April Beck is passionate about ensuring that every child reaches his/her fullest potential. April’s desire is to educate others of the importance of early interaction and how that impacts children’s futures. She spends her days as a fourth grade teacher. April is married to Reggie Beck and together they enjoy raising their children Jaret, Leah, and Jamison.
April wanted to become a teacher for as long as she remembers. Her inspiration to reach this goal came from several of her elementary teachers. She moved to Virginia to attend college and remained there for an additional three years after graduation.
April’s first teaching job was a teacher assistant at a preschool. She also coached volleyball at a division three college while teaching preschool. The following year, she obtained a third grade teaching position in the Shenandoah Valley and taught there for two years. When the couple decided to move to Ohio, April applied and was accepted into a fourth grade teaching position at Wauseon Exempted Village Schools. During the nine years she taught fourth grade, four of them were spent working closely with an Intervention Specialist in an inclusion setting with many children on 504 plans and IEP plans.
April earned her Master’s Degree in Educational Administration and Supervision. She also obtained her PK-12 principal’s license. In 2009, April accepted the position as ELL Coordinator for the Wauseon Exempted Village Schools. This involved building the ELL program, servicing ELL students in three buildings, communicating with parents, and much more.
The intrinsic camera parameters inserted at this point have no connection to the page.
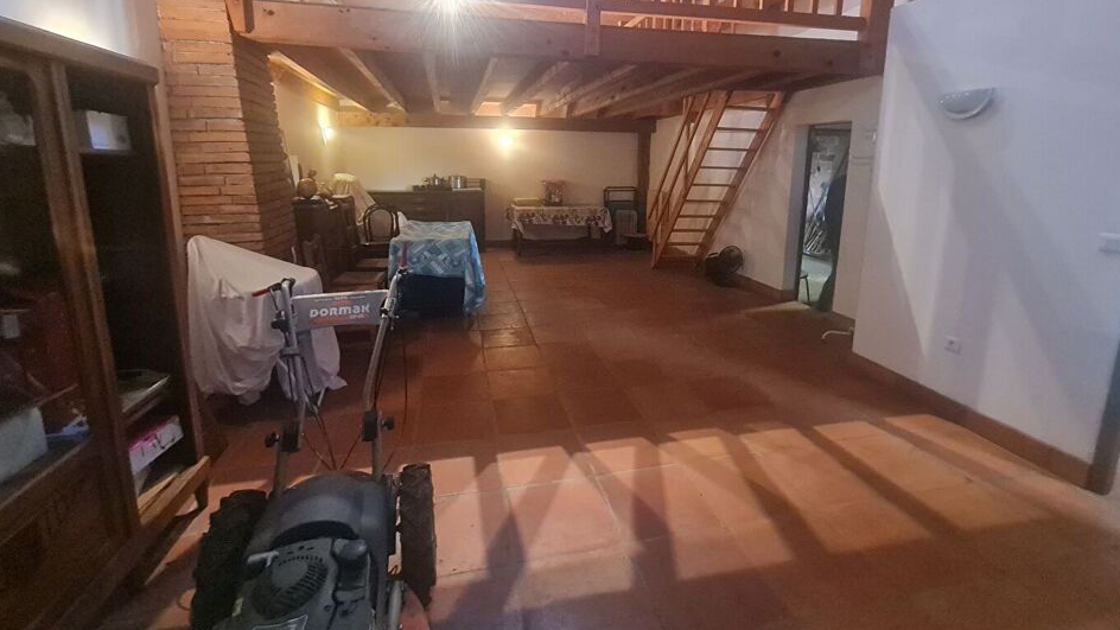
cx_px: 560
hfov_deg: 103.0
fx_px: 445
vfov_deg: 69.8
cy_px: 252
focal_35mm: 15
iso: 800
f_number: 2.2
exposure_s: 1/25
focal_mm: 2.2
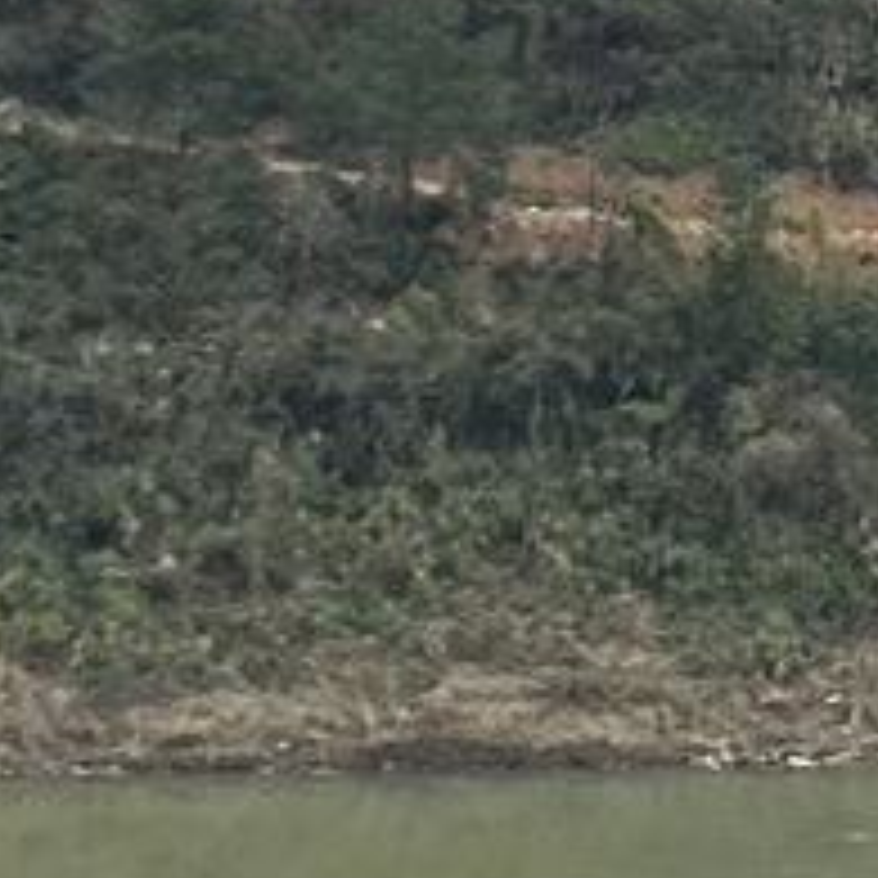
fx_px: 6772
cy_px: -383
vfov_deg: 7.3
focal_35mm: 236
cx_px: 2756
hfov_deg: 6.6
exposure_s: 1/1838
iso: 50
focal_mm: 5.7
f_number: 1.5
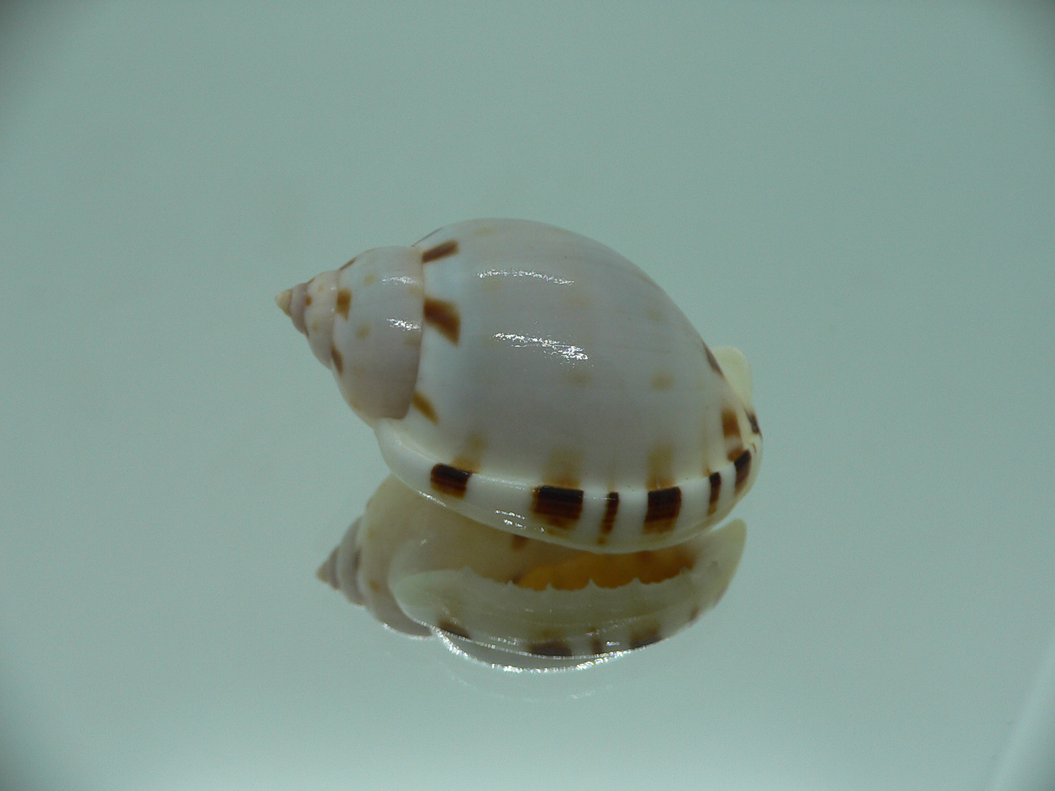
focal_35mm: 35
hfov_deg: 52.6
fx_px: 1067
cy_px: 396
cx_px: 528
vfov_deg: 40.7
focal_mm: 4.6
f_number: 2.8
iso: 80
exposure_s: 1/60
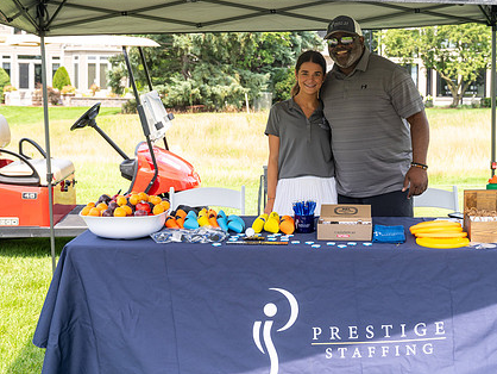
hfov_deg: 30.2
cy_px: 158
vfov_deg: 22.9
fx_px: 919
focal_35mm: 64
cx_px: 298
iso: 250
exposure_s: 1/500
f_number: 5
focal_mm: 48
April obtained her TESOL endorsement on-line in 2010. April was trained in SIOP (Sheltered Instruction Observation Protocol) by Pearson and she was instrumental in providing SIOP professional development to numerous staff members.
In 2009, April also opened a food pantry at the elementary school where she works. That food pantry continues to provide meals for students and their families as needs arise. April began to realize that many students were getting breakfast and lunch at school, but not eating anything else at home. Realizing that basic needs must be met before students are able to focus on learning, April’s desire is that all children have the food they need.
April is currently coaching JV volleyball, teaching fourth grade, and is serving as a mentor for a resident educator. She is also an active member of North Clinton Church and serves on several committees there.
“Several years ago, I had a fifth grade student who really struggled in school. This situation made me wonder what more I could do to help catch kids up academically. How could I get this learning gap to close? The student was almost twelve years old and didn’t understand the basic language skills he needed to read and write. I became increasingly concerned to learn that by fifth grade, students who do not have the interactions and lap time with their parents will have an extremely difficult time ever catching up.
When my son Jamison was about four years old, I was amazed at how quickly he was learning to read, write, and speak. It didn’t seem fair that he was academically ahead of some of my fifth grade students. I understand clearly how important lap time and every interaction is for infants and young children. I’m very excited to be a part of this journey educating others as they begin to raise their children, because It All Matters.”